Resume, cv and any other tips

Resume, cv and any other tips
0
#1

Hi, I am 26 years old. I went into web development about 2 years ago, but last half a years I started taking it my potential future career.

Check out my CV
and Cover Letter

Applied to plenty of places, but always I heard that I am lacking experience. What do you think about it? Where and what should I improve?

#2

Hmmm. It seems pretty good. I think the color scheme could be working against you, but that’s unlikely to be a major issue. You may want to condense the top summary into something just about the hackathon, I’m not sure how much these sentences help your candidacy:

I am a front-end web developer with React.JS. I started web development two years ago as a personal interest, and since then I have gained the most of my skills through project-based learning…Also, I achieved a few professional certificates to structure my knowledge and confirm my skills.

The omitted part could be a bullet point.

Of course, resume best practices seem to be a mixed bag. I would also be concerned that you don’t have the URLs available. I don’t know if recruiters view resumes on computers always, exclusively, but if they do look at in print, then they won’t have anything to type in.

As for your portfolio, it looks good. Seems responsive checking with Chrome Dev Tools. This sentence is a little awkward for me grammar-wise and also has a typo:

I am a front-end web developer living in London. Look up my info to see, what do I work with or check out my lastest projects.

Your portfolio page has this, which you should fix:

<title>Weather App</title>

Lastly, I think you’ve done great work so far with the projects from FCC. However, it seems you’re missing any truly “personal” projects. What are you passionate about? Can you make something related to it?

As well, your projects don’t look like “websites” but moreso (and, probably appropriately) just projects you did as part of a curriculum. On your next project, it may help to give it some finishing touches (which I can tell you are more than capable of) that make it look like a modern website, e.g. a menu bar, hamburger icon for small screens, full-screen image backgrounds, footers, etc. Check out any website you frequent (news website, Medium, etc.) and take a look at the “extras” that make their website different from yours.
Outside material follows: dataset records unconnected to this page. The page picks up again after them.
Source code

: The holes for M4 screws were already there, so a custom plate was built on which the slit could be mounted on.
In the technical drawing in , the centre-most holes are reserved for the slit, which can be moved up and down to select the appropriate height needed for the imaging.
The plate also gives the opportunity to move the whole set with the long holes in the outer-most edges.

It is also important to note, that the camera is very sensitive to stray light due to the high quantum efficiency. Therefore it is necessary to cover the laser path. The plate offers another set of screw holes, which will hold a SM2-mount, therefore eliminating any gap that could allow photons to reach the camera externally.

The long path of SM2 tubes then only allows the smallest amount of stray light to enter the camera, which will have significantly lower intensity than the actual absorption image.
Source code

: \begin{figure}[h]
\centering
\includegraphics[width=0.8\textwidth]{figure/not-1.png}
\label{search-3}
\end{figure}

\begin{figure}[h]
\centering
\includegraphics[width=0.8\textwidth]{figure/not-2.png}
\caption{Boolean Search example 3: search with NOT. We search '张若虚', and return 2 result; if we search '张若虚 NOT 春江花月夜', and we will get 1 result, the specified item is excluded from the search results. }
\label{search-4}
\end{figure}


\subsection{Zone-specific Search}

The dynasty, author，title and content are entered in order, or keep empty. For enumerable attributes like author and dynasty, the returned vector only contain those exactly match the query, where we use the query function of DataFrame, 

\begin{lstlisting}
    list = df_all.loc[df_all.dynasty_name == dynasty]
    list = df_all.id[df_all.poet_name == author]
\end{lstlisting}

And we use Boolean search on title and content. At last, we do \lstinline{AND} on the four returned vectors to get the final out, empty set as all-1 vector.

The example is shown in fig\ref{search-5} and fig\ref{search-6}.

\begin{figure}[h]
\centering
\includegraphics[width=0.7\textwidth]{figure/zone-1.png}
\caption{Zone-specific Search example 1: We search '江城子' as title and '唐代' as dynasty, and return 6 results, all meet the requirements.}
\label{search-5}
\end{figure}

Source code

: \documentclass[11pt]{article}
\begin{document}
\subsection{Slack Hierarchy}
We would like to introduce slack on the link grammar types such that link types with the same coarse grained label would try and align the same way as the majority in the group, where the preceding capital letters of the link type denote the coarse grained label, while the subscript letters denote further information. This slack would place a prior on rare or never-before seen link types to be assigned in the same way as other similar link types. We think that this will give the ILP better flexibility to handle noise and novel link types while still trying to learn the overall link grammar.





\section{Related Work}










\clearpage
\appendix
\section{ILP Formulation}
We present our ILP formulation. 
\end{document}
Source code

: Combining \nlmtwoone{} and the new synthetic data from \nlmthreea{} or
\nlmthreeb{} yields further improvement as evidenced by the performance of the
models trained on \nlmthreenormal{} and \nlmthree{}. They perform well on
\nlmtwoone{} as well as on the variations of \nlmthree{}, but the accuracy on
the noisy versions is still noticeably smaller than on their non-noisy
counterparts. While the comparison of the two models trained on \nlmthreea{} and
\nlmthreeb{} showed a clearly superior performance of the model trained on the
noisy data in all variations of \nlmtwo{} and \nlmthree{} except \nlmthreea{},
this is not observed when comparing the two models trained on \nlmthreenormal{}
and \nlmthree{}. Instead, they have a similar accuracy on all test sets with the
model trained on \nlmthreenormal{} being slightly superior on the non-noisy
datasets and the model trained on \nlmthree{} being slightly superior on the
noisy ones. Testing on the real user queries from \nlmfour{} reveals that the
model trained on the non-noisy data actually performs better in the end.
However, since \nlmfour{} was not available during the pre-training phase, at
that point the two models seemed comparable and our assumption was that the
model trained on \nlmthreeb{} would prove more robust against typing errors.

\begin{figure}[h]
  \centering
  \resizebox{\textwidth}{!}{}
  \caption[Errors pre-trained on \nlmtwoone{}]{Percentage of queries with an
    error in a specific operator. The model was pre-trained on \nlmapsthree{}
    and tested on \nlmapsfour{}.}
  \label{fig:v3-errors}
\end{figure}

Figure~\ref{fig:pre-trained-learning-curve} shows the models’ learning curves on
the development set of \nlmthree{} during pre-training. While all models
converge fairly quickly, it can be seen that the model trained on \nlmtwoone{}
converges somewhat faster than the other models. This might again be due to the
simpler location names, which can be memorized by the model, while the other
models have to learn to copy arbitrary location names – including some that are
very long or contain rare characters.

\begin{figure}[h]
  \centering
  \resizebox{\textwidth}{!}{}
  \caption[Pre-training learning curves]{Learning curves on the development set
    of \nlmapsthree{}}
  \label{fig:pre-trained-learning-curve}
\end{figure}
I don’t have any evidence that this is important, but I started feeling a lot better about my projects when I started adding these finishing touches. And, the best part is, once you take that time to shine up one project, you can usually cannibalize that code for your next one, with a couple CSS changes and editing the text.

You say you hear back that you’re lacking experience. Are these automated replies? Or are you getting into interviews and then coming up short? Where you’re at now, I think you have the skills you need. But, for example, it may help to consider what sets you apart right now from someone else that just finished FCC’s front-end libraries if, say, you all applied for the same job.

You’ve clearly put in a lot of effort, and have a good foundation. I don’t think anyone can get as far as you have without knowing how to make a website. The job search, unfortunately, isn’t 100% just that sadly :cold_sweat: Keep up the good work, keep learning, and try some little things to set yourself apart and you’ll get there.

#3

First, get rid of that yellowish color in your CV. It’s unreadable.

Your projects/github doesn’t back up your “Skills” section. All projects are very basic and most of your github repos don’t have any source code (only bundled/minimized code).

If you don’t have CS degree you need to prove that you’ll be able to do the work. Three months of GitHub history doesn’t prove anything. You need a project that’s not trivial and something that people can click around to evaluate your skillset. Also it should be something “regular folk” will understand (don’t create an RPG game). Good suggestions are to clone Netflix or Spotify (e.g. my Spotify clone always had positive feedback).

Also regarding your cover letter - it should be tailored to a particular position you’re applying to, but I’d say that everything past the first paragraph should be removed.

So clean up your GitHub from minimized/bundled files (it should be a place where people can see the source code) and start working on some bigger project(s).

And keep applying. Even if all you get are rejections or no answer. That’s the most objective test.

#4

Your “Skills” section seems a bit confused. Why do you list “ReactJS Router” first rather than simply “React”? React Router is just one routing library for React and isn’t particularly complex to master (compared to React itself). Also, “API” isn’t really a skill, any more than “markup” or "for loops" is a skill. Even if you narrow it to “web APIs”, that’s still too broad to provide useful information.

Regarding “NPM”, I’d say that’s legit if you’ve published an NPM package or if you’re familiar with advanced NPM commands, not so much if you just mean you can type npm i etc.

All the other skills look good (I’m not a big fan of specifying “ES6”, “HTML5”, etc. but it’s a necessary evil to get past automated CV scrapers).

#5

Guys, thank you very much for honest opinions. They were kind of eye opener and motivation kick I needed to keep going and not give up.

I am in process of implementing these changes and working on bigger project.